> **Activity**:
According to the study summary below, what micromolding temperature did microneedle production from FSBP-NC require?

> **Selected passage**:
=== Begin Enclosure ===

Purpose of the Study:

  • To investigate the effect of nanocellulose on the microfabrication, water absorption, moisture stability, and mechanical properties of fish scale biopolymer-based microneedles.
  • To evaluate the potential of FSBP-NC blends for controlled dissolution microneedle production.

Main Methods:

  • Mechanical press microfabrication was employed to produce microneedles from FSBP and FSBP-NC blends.
  • Fourier-transform infrared (FTIR) spectrometry was used to analyze material interactions.
  • Scanning electron microscopy (SEM) was utilized to assess nanocellulose dispersion.
  • Water absorption and dissolution tests were conducted to evaluate stability and performance.

Main Results:

  • Microneedle production from FSBP-NC required a higher micromolding temperature (80 ± 5 °C) compared to FSBP (50 ± 5 °C).
  • Addition of NC to FSBP films resulted in lower elongation and higher tensile stress.

=== End Enclosure ===

> **Data extract**:

=== Begin Enclosure ===

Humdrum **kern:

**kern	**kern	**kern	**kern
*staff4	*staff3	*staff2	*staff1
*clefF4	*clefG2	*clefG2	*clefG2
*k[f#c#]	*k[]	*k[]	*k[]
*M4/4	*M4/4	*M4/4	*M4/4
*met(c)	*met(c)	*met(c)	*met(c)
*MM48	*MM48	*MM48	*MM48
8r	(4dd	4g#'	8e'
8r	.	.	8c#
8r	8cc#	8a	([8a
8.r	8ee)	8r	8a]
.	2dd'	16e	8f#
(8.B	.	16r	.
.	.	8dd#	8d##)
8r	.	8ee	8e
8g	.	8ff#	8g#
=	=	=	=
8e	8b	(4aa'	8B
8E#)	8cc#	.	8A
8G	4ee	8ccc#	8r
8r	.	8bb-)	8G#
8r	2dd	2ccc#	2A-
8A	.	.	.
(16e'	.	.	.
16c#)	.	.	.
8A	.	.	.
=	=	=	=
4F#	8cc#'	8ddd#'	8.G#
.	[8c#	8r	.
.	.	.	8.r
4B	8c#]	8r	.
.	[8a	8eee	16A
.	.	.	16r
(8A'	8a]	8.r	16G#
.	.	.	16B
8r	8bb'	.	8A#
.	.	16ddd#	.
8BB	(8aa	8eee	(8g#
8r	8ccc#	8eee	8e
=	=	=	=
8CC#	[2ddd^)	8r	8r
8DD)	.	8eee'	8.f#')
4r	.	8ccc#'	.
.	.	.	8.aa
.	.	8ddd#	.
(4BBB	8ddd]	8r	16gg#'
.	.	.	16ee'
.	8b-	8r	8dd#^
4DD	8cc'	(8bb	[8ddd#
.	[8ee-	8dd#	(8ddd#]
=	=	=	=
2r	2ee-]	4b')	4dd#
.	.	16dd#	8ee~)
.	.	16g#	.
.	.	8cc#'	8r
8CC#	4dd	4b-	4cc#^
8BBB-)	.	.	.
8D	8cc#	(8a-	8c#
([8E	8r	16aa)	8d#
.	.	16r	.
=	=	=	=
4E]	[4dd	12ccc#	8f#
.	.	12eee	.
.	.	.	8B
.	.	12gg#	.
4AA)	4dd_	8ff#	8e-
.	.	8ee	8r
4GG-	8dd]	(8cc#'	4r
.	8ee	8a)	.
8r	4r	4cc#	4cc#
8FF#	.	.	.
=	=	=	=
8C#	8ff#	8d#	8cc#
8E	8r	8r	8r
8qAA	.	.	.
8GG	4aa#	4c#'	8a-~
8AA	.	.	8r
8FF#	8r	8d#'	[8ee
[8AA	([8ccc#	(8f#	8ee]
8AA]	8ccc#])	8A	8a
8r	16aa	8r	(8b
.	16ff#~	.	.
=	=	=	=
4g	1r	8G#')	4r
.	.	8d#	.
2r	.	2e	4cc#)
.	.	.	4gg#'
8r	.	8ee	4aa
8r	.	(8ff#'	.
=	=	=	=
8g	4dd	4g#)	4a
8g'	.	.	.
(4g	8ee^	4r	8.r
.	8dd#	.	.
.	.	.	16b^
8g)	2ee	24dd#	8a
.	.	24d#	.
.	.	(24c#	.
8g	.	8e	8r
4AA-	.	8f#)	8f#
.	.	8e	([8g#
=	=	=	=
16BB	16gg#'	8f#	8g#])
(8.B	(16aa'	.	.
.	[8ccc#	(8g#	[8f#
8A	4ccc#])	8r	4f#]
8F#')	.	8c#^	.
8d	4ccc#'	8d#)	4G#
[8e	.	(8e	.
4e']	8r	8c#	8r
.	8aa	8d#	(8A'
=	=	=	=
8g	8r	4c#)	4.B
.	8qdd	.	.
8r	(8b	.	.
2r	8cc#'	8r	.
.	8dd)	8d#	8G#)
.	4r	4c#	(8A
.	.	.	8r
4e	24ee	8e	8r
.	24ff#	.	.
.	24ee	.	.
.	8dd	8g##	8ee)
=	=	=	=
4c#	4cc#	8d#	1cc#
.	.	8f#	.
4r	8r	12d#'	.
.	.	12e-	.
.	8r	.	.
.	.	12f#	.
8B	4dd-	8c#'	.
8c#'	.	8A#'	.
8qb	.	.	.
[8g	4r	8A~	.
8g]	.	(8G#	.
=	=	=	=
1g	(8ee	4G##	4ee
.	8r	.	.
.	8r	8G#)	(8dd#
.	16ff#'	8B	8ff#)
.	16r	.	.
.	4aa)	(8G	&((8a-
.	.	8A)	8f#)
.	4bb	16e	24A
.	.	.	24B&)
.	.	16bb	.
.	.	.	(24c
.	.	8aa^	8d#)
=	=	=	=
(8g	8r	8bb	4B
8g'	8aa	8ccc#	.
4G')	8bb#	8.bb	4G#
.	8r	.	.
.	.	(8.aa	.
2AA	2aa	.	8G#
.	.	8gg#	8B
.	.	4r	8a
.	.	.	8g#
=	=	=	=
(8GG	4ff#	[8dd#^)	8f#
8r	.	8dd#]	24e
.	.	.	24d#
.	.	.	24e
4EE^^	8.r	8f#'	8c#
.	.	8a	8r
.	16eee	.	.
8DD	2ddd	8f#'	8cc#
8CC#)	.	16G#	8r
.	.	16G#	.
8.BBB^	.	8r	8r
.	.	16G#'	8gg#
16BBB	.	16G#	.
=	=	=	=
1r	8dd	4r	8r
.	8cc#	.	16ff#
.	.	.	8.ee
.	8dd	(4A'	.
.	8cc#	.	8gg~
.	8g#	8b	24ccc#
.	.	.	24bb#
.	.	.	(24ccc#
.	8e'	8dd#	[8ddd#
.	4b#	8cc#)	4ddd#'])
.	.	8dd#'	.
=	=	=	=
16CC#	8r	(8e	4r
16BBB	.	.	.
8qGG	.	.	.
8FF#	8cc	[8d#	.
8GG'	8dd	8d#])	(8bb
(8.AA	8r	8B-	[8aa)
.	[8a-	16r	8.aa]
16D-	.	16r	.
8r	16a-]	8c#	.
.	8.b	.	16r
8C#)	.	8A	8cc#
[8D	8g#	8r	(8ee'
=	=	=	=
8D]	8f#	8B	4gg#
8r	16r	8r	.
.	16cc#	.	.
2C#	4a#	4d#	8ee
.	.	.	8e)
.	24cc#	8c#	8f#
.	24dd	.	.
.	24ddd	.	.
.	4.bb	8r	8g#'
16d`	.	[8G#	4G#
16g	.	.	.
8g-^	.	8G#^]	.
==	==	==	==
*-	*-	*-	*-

=== End Enclosure ===

> **Reply**:
80 ± 5 °C